**Brano proposto**
Il coronavirus non accenna a fermarsi e da epidemia si è passati a pandemia. Con l’aumento di contagiati e vittime, lo sport così come quasi tutto in ambito lavorativo si è fermato.

Per recuperare le gare (non si sa ancora quando si potrà partire, in teoria Jerez i primi di maggio, ma in Spagna la situazione inizia ad essere drammatica come in Italia, ndr) si è anche pensato di disputare GP a porte chiuse, ma non tutti sono d’accordo, ad esempio Le Mans.

In un’intervista al quotidiano L’Equipe, il promotore del GP francese ha parlato della situazione in cui si trova la sua organizzazione, che recentemente ha dovuto spostare la 24 ore di Le Mans al 19 e 20 settembre. Claude Michy è consapevole delle difficoltà.

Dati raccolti

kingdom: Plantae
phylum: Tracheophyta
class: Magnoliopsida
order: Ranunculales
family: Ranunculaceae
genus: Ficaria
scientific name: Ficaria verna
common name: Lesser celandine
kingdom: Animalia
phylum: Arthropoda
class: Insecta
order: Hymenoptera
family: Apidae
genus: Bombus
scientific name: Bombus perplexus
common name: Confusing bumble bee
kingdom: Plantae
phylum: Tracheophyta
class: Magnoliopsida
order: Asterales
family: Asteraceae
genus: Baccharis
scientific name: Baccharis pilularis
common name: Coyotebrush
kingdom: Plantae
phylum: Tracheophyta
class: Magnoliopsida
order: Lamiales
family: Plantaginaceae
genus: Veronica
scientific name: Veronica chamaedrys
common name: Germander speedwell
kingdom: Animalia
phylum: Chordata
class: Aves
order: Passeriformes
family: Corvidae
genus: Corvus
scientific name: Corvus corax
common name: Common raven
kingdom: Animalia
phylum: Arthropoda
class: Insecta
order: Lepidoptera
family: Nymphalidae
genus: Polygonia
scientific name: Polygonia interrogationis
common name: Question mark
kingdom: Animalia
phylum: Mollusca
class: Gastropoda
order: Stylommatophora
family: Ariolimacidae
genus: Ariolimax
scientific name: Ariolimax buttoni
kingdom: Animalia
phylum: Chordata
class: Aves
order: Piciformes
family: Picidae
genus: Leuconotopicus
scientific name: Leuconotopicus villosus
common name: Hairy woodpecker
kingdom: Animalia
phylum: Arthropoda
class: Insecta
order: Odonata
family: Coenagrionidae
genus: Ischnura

**Verifica la comprensione**
1. Nel brano sul coronavirus e le gare, a quali date è stata spostata la 24 ore di Le Mans?
2. Prosegui il brano sul coronavirus e i Gran Premi dal punto in cui si interrompe.

**Esercizi svolti**
1. Al 19 e 20 settembre.

2.
Dichiarazioni Claude Michy promotore GP Le Mans Coronavirus

“E’ difficile immaginare che il GP di Francia si svolgerà a metà maggio come previsto. Ho parlato con Carmelo (Ezpeleta, CEO di Dorna) e mi dispiace dirlo, ma decideremo nella prima settimana di aprile, a seconda della situazione sanitaria, ora non ha senso affrettarsi. Il motociclismo è uno sport mondiale e per organizzare un GP, ​​è necessario che tutti i partecipanti e le squadre possano muoversi. Il pubblico deve poter accedere al circuito. Non ci sarà nessun GP di moto senza pubblico.”